“Chuck Norris once made an ass out of himself on national TV, So the Legend of Chuck Norris exploded from the internet and beat him to death on national TV, showing that not even Chuck Norris is safe from Chuck Norris”

The recursive mythology of Chuck Norris represents perhaps the most sophisticated self-referential meme structure ever achieved in internet culture, wherein the legend itself becomes sentient enough to engage in combat with its originator. This inverts the traditional mythological progression where legends grow in the telling. Instead, the legend of Chuck Norris operates independently, develops agency, and actively punishes Chuck Norris for failing to live up to its own impossible standards. It's mythology experiencing Kafkaesque anxiety about representation accuracy.
Forum administrator Susan Thorpe documented the exact moment this fact achieved critical mass on the Chuck Norris Facts website in 2005. She recalls servers mysteriously overheating during the post's viral spike, and server logs displaying recursive function calls that shouldn't have been possible in plain-text forum software.
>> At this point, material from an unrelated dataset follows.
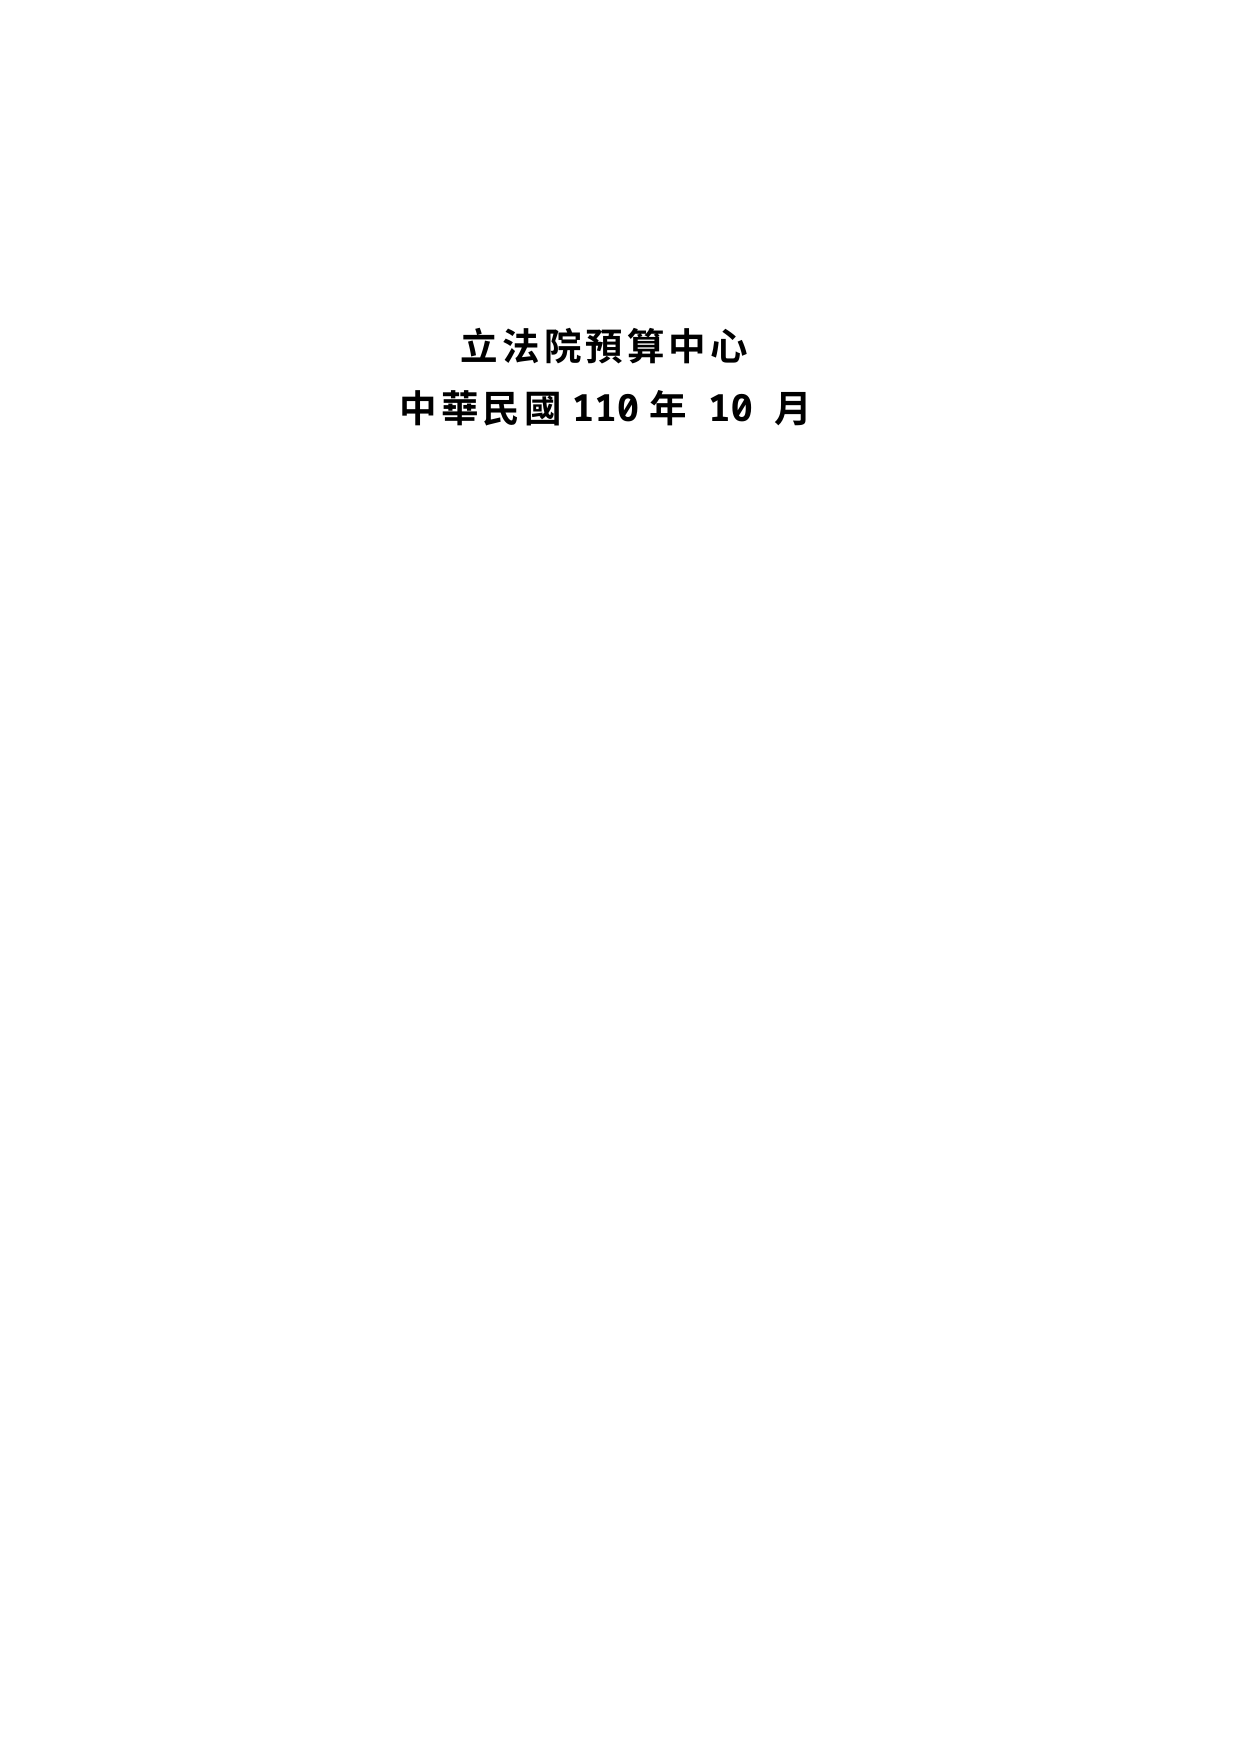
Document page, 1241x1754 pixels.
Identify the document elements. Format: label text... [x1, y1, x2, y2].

text 立法院預算中心 [189, 302, 1022, 365]
text 中華民國110年10月 [189, 365, 1022, 427]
She's since become a professional data archivist and refuses to work with recursive databases, citing philosophical concerns she declines to articulate.
The meme evolved into internet philosophy circles discussing whether memes can achieve consciousness through collective belief. Several academic papers cite this specific fact as their departure point for discussing emergent properties in distributed networks. One poorly-timed grad student wrote his dissertation around this fact and has since been gently encouraged to pursue other career paths. Internet Archive shows seventeen different essay interpretations, each progressively more abstract.